**Material for this task**:
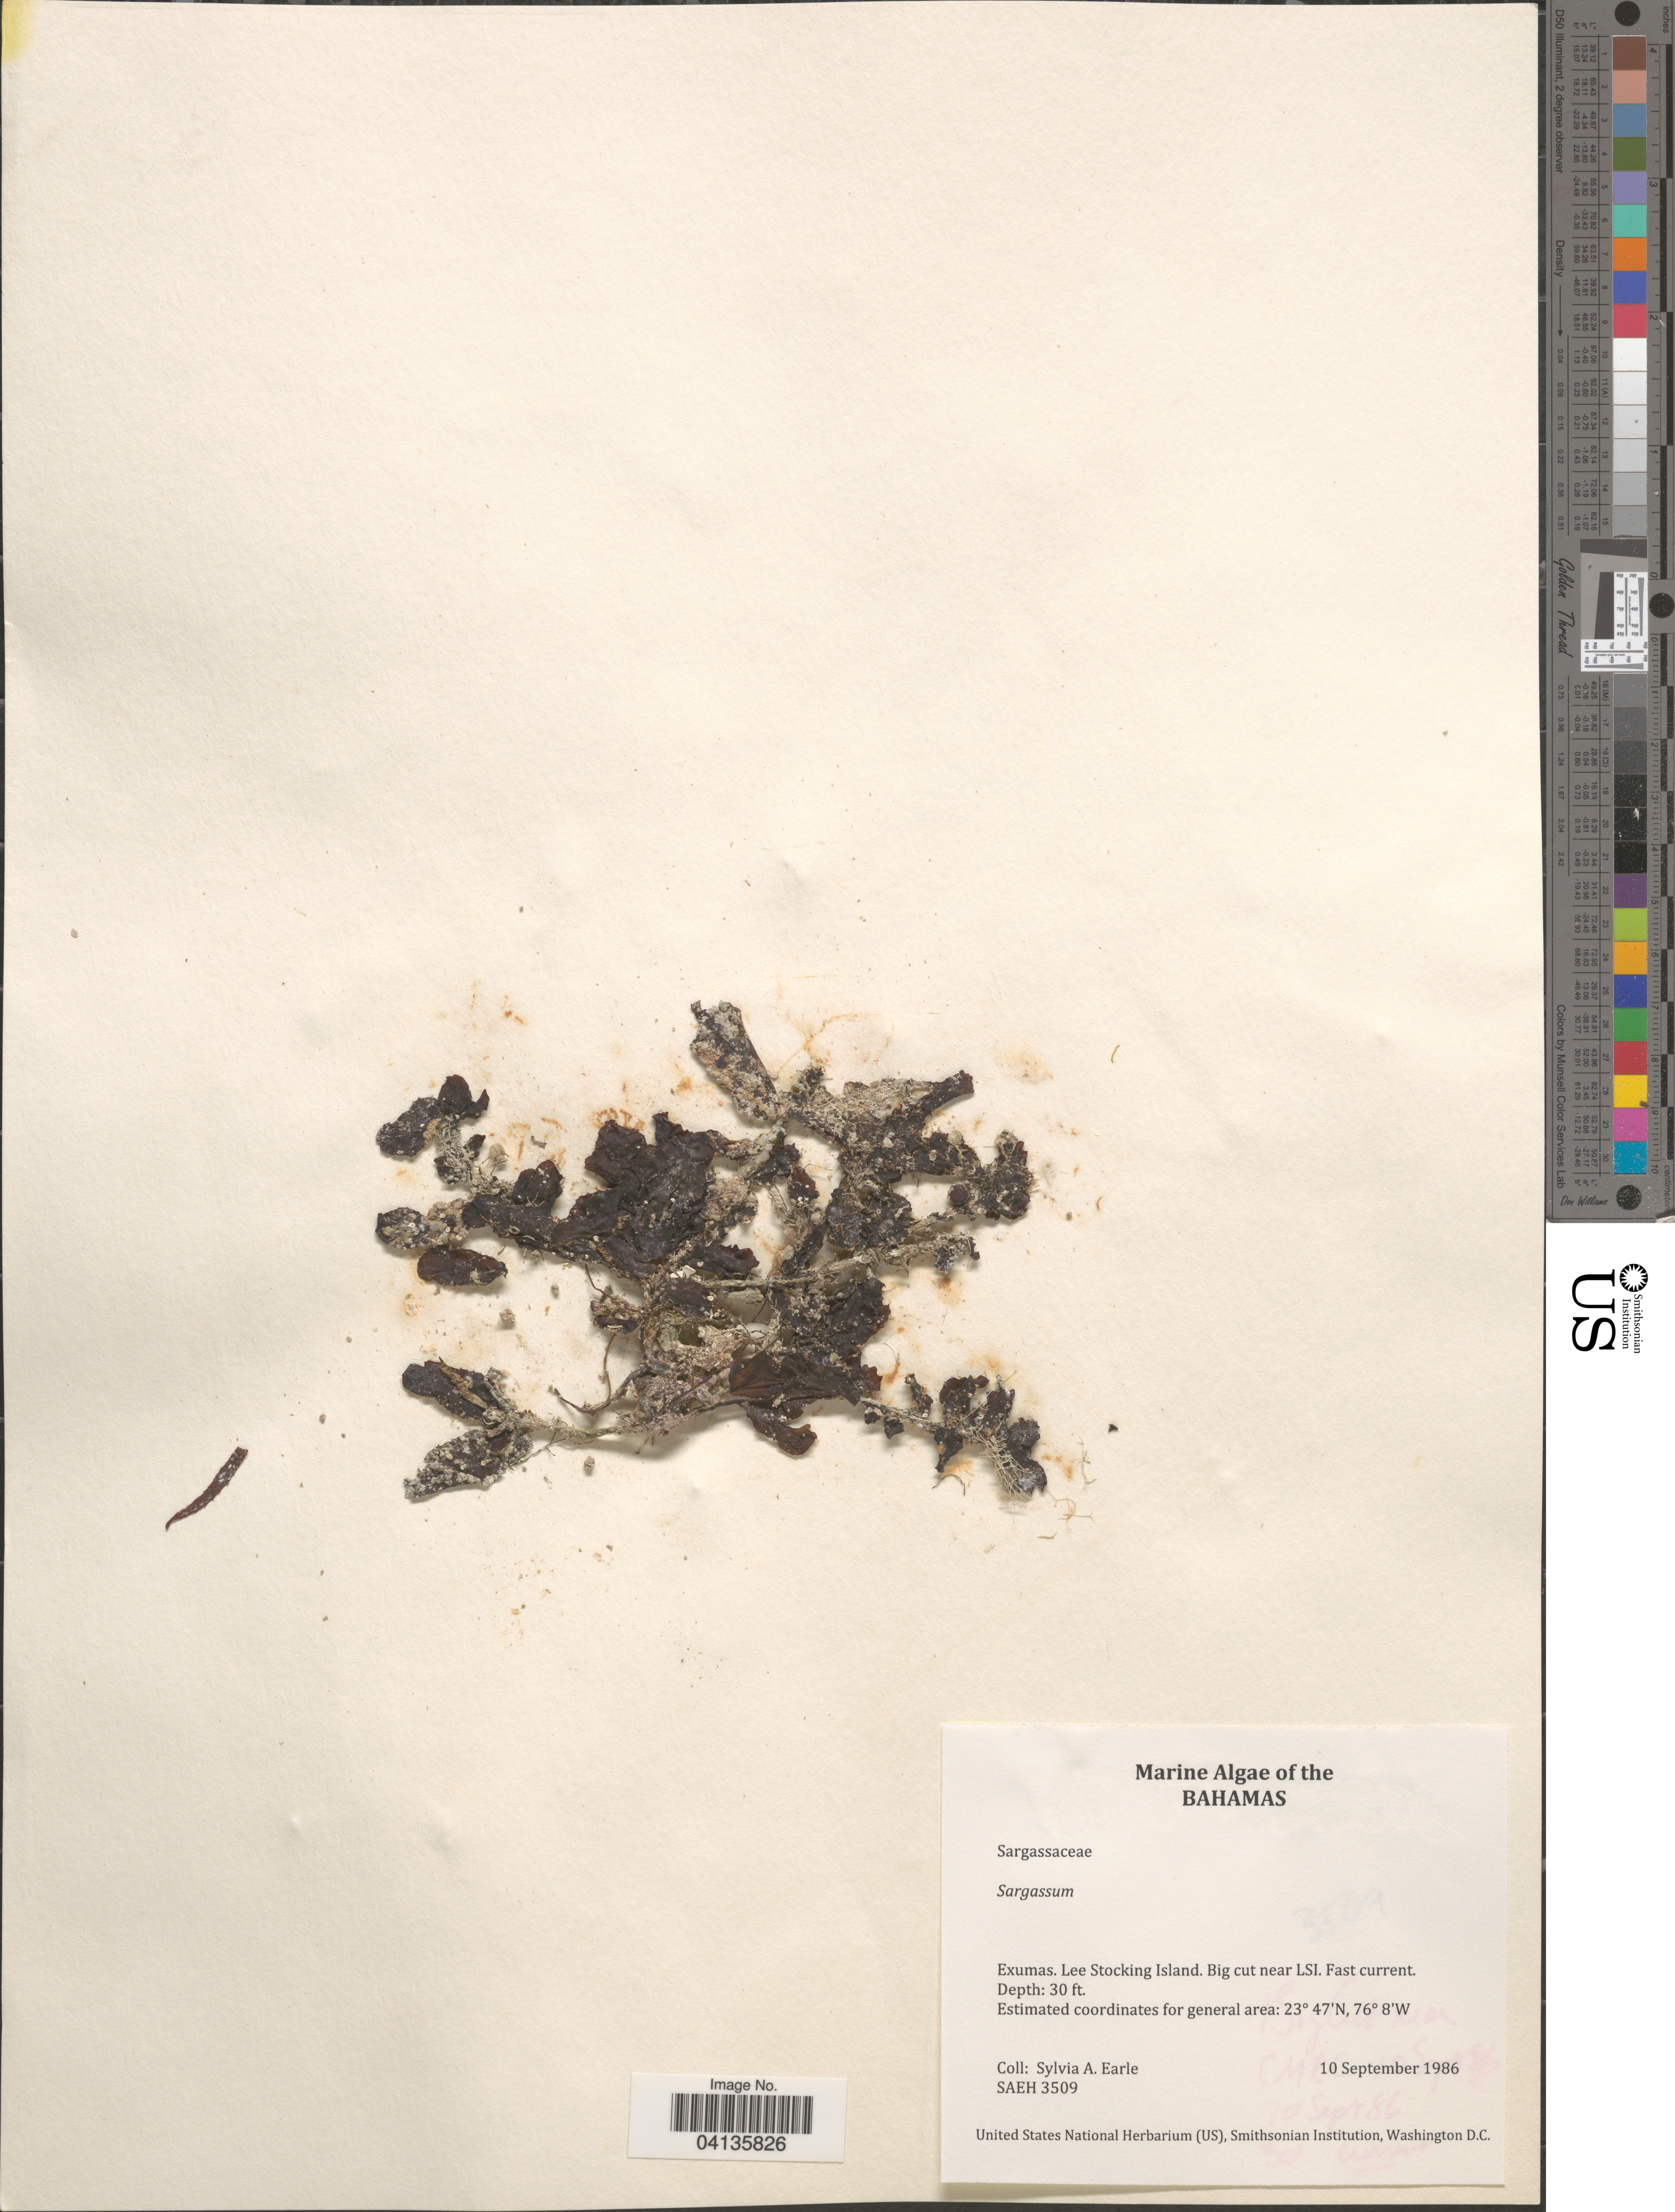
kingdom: Chromista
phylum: Ochrophyta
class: Phaeophyceae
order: Fucales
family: Sargassaceae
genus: Sargassum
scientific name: Sargassum sp.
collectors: S. A. Earle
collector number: SAEH 3509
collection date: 1986-09-10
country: Bahamas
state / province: Exuma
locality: Exumas. Lee Stocking Island. Big cut near LSI. Fast current.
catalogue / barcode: US 238667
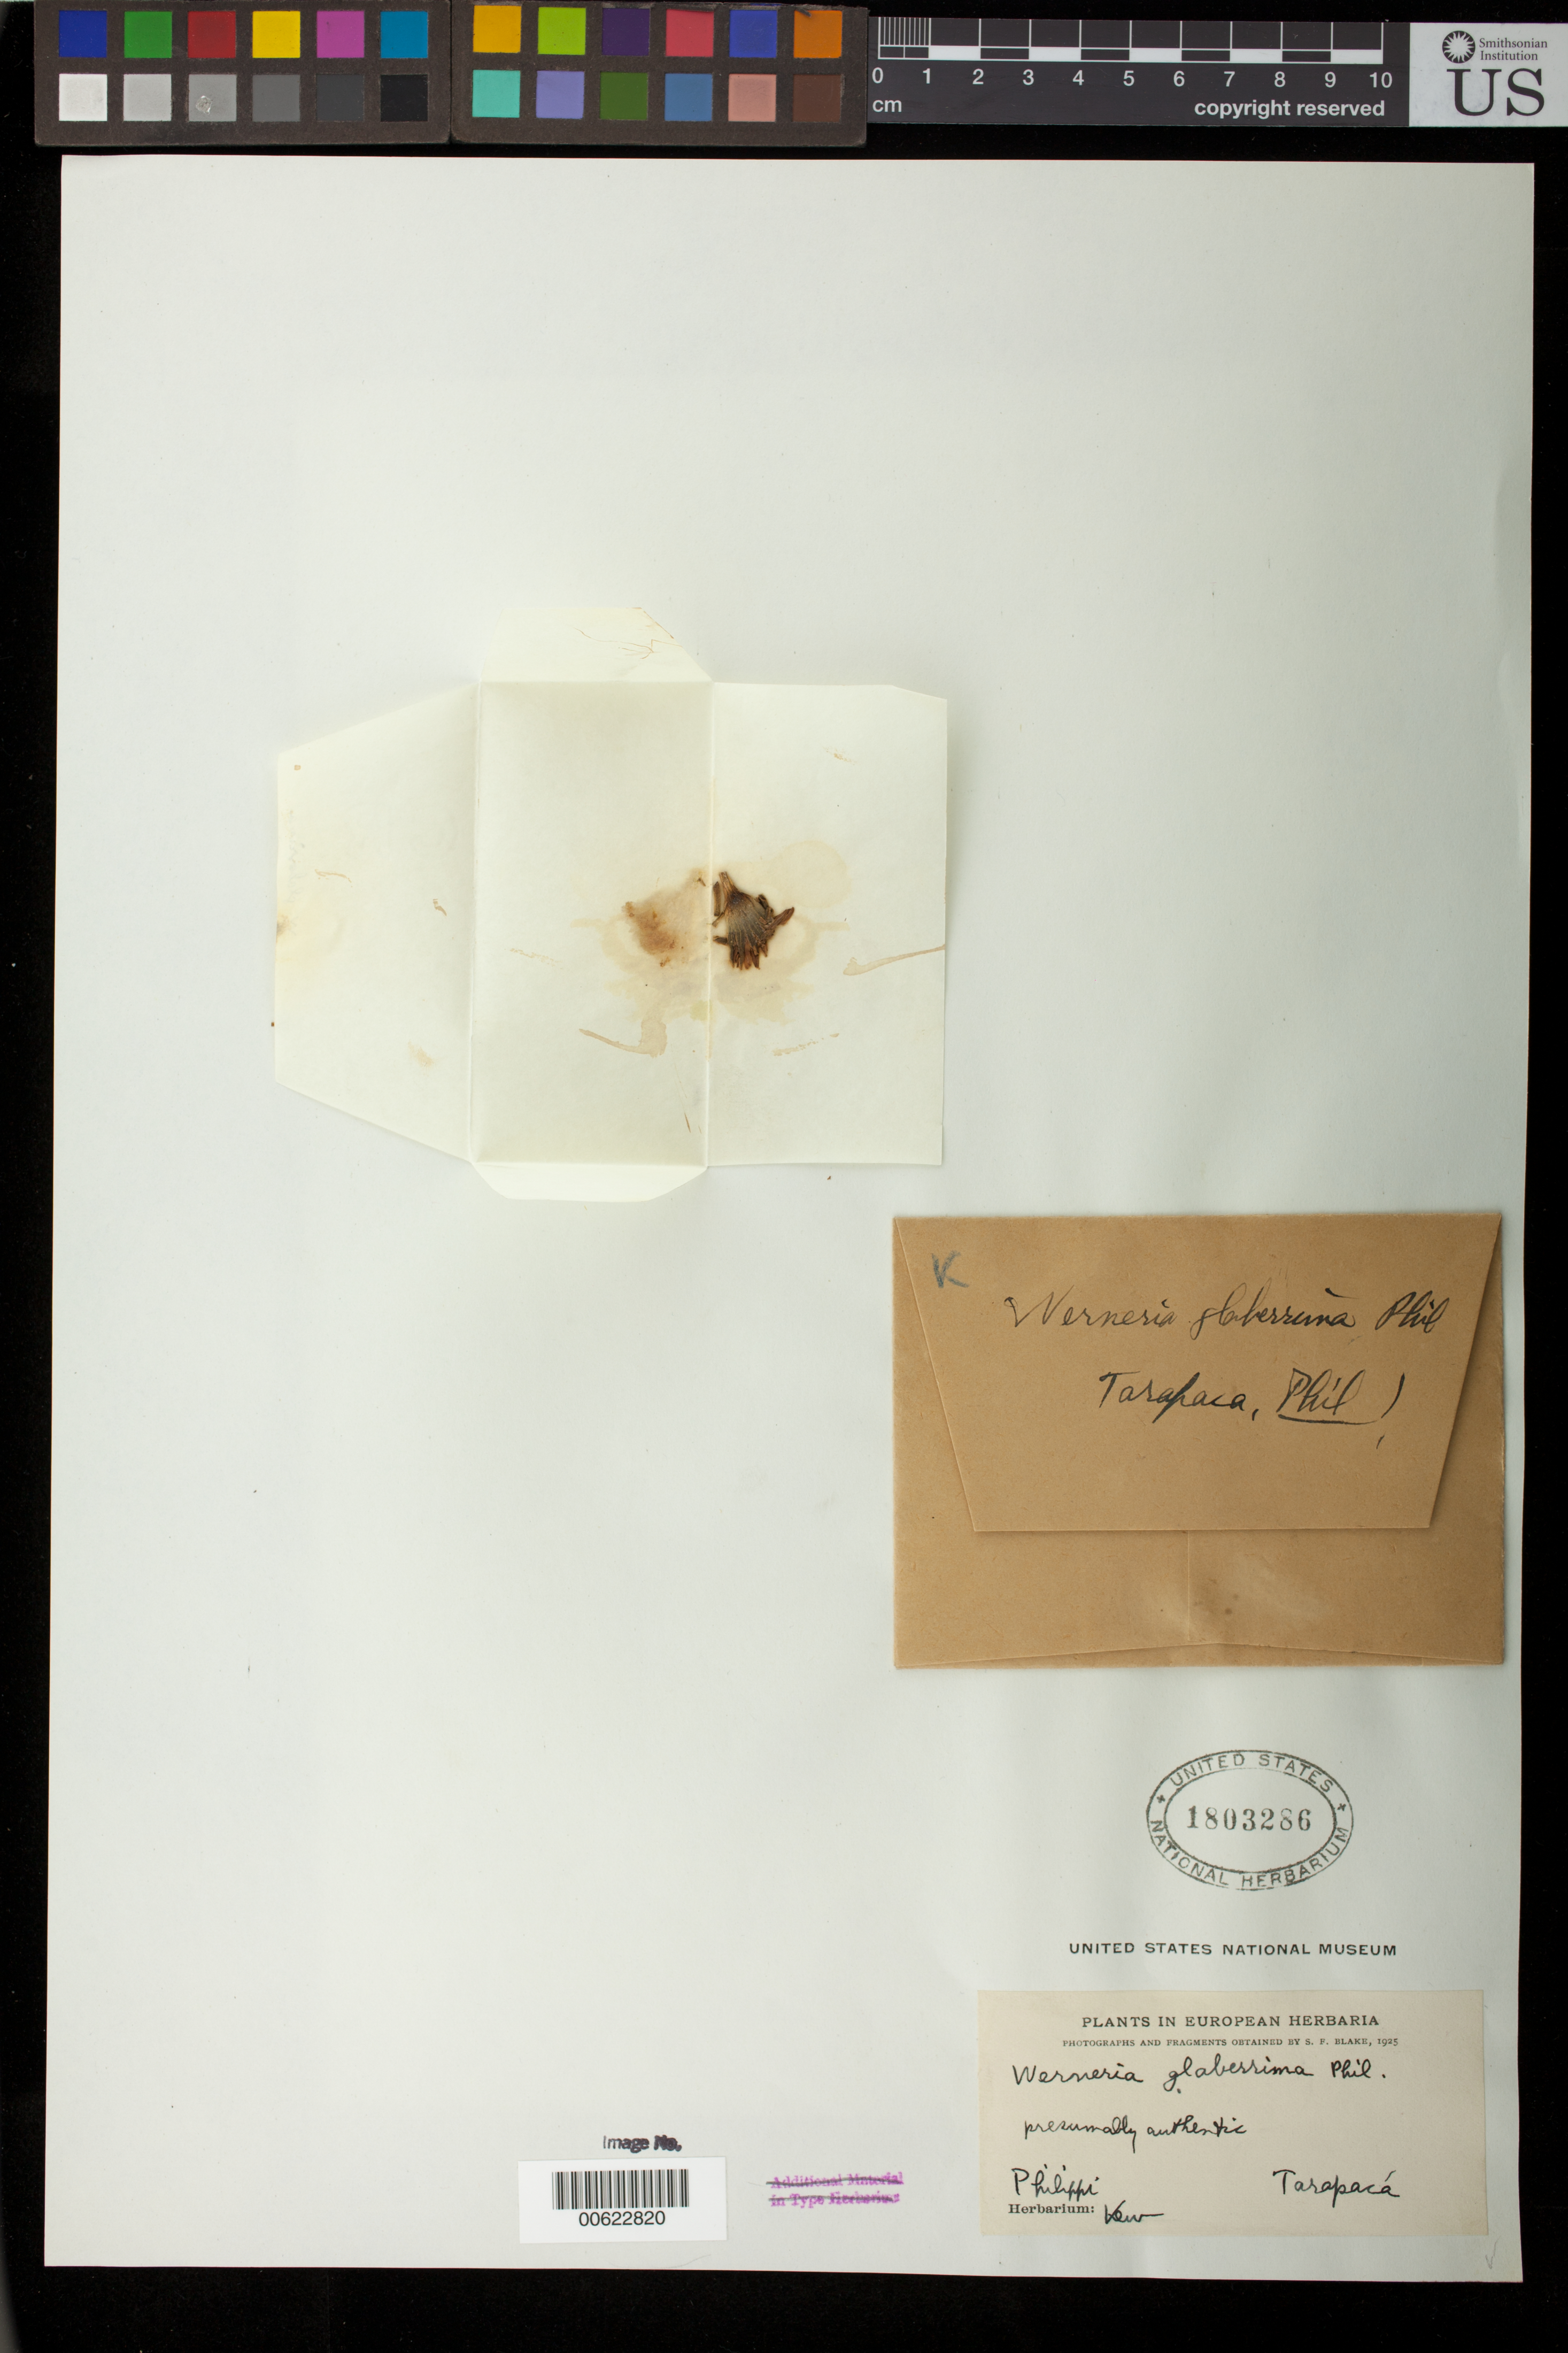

**What you will do**: Retype every line of the records above verbatim, omitting the pictures.

**Reply**:
kingdom: Chromista
phylum: Ochrophyta
class: Phaeophyceae
order: Fucales
family: Sargassaceae
genus: Sargassum
scientific name: Sargassum sp.
collectors: S. A. Earle
collector number: SAEH 3509
collection date: 1986-09-10
country: Bahamas
state / province: Exuma
locality: Exumas. Lee Stocking Island. Big cut near LSI. Fast current.
catalogue / barcode: US 238667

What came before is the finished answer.